In the records below, reproduce word for word the lines beginning with the one that contains "Ascend G7 se" and continuing through the one that contains "prodejců a ve volné distribuci v šedé barvě.", with both of those lines included.

(Beginning of LISTED ENTRIES)

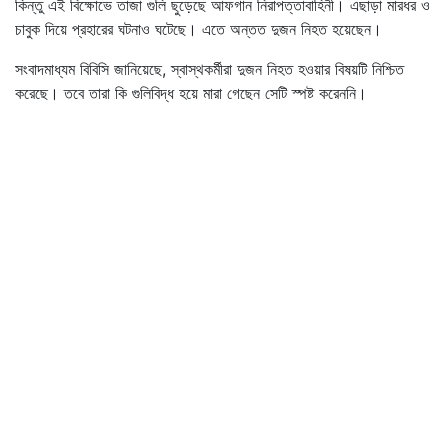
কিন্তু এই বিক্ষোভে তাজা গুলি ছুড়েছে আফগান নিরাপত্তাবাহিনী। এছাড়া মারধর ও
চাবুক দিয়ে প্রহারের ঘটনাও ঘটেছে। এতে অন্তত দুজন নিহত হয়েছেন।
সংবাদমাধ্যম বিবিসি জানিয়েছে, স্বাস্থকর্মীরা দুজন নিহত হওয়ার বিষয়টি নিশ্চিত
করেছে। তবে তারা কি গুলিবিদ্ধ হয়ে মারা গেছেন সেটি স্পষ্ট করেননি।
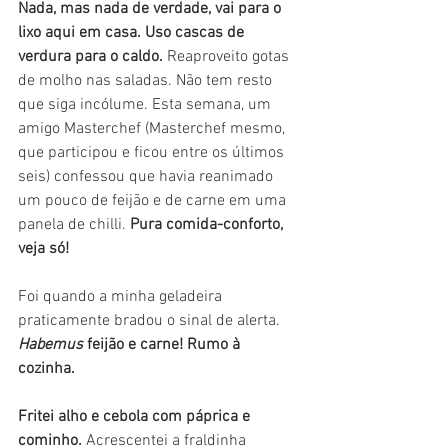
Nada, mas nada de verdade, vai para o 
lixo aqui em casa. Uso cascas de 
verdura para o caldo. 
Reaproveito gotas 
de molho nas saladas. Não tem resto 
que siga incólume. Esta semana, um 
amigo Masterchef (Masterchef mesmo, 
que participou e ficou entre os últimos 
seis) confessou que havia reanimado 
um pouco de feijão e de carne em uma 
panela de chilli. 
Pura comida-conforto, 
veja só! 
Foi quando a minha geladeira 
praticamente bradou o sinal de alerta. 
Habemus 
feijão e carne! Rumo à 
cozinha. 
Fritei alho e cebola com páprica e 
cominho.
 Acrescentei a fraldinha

(End of LISTED ENTRIES)
(Beginning of LISTED ENTRIES)

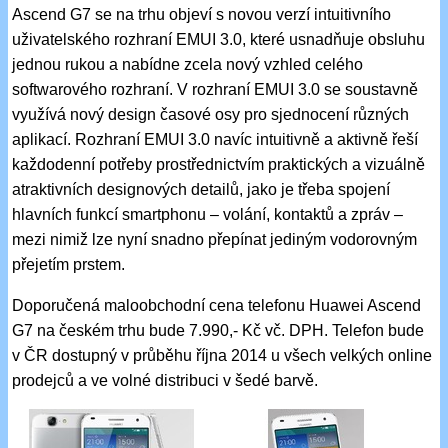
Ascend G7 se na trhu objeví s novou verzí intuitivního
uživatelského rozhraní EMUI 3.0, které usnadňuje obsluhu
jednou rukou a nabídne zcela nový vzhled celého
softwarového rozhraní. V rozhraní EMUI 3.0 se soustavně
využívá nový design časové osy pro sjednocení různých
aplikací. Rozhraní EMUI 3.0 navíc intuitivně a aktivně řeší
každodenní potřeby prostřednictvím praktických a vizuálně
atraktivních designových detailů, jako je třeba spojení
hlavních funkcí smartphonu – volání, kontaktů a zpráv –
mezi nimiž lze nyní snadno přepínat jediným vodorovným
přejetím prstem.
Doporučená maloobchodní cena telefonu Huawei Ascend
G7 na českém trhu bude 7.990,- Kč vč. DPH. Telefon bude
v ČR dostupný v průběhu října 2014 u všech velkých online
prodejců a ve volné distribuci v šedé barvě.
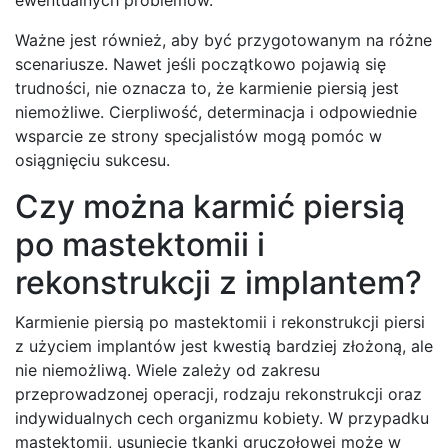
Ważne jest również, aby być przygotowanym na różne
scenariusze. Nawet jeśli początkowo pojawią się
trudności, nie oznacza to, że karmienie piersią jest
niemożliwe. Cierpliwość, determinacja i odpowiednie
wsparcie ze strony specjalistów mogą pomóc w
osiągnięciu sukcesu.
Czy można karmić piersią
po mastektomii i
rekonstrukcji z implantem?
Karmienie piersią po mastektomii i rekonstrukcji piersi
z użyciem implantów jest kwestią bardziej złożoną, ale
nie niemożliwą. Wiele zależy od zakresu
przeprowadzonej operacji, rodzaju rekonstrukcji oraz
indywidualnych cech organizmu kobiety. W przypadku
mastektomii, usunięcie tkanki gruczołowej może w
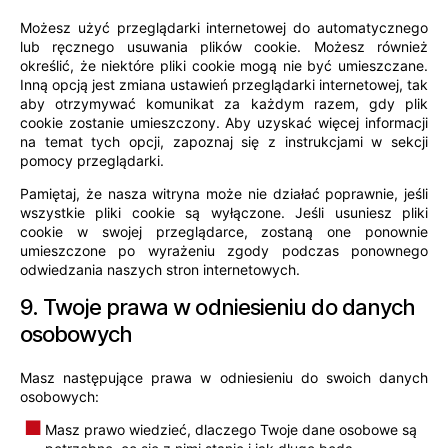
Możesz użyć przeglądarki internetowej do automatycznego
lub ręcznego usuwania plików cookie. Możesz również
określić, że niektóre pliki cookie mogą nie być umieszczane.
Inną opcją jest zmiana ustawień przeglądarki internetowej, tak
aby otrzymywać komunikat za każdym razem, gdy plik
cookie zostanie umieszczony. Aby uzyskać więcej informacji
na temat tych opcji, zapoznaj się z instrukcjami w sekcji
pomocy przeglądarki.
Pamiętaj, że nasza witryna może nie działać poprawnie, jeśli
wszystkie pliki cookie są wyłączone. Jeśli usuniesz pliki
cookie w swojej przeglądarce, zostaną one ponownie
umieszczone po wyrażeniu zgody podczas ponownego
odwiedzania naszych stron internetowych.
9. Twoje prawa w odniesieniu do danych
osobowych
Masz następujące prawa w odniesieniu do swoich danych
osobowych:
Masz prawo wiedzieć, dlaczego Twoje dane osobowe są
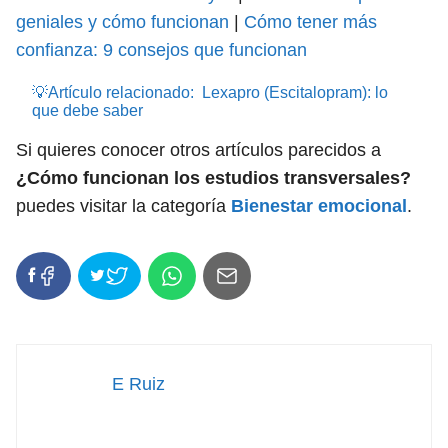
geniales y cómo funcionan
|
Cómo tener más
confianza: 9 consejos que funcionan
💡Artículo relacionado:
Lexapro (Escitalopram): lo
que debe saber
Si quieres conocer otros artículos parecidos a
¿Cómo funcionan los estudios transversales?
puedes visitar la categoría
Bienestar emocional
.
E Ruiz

(End of LISTED ENTRIES)

**RESPONSE TO THE TASK:**
Ascend G7 se na trhu objeví s novou verzí intuitivního
uživatelského rozhraní EMUI 3.0, které usnadňuje obsluhu
jednou rukou a nabídne zcela nový vzhled celého
softwarového rozhraní. V rozhraní EMUI 3.0 se soustavně
využívá nový design časové osy pro sjednocení různých
aplikací. Rozhraní EMUI 3.0 navíc intuitivně a aktivně řeší
každodenní potřeby prostřednictvím praktických a vizuálně
atraktivních designových detailů, jako je třeba spojení
hlavních funkcí smartphonu – volání, kontaktů a zpráv –
mezi nimiž lze nyní snadno přepínat jediným vodorovným
přejetím prstem.
Doporučená maloobchodní cena telefonu Huawei Ascend
G7 na českém trhu bude 7.990,- Kč vč. DPH. Telefon bude
v ČR dostupný v průběhu října 2014 u všech velkých online
prodejců a ve volné distribuci v šedé barvě.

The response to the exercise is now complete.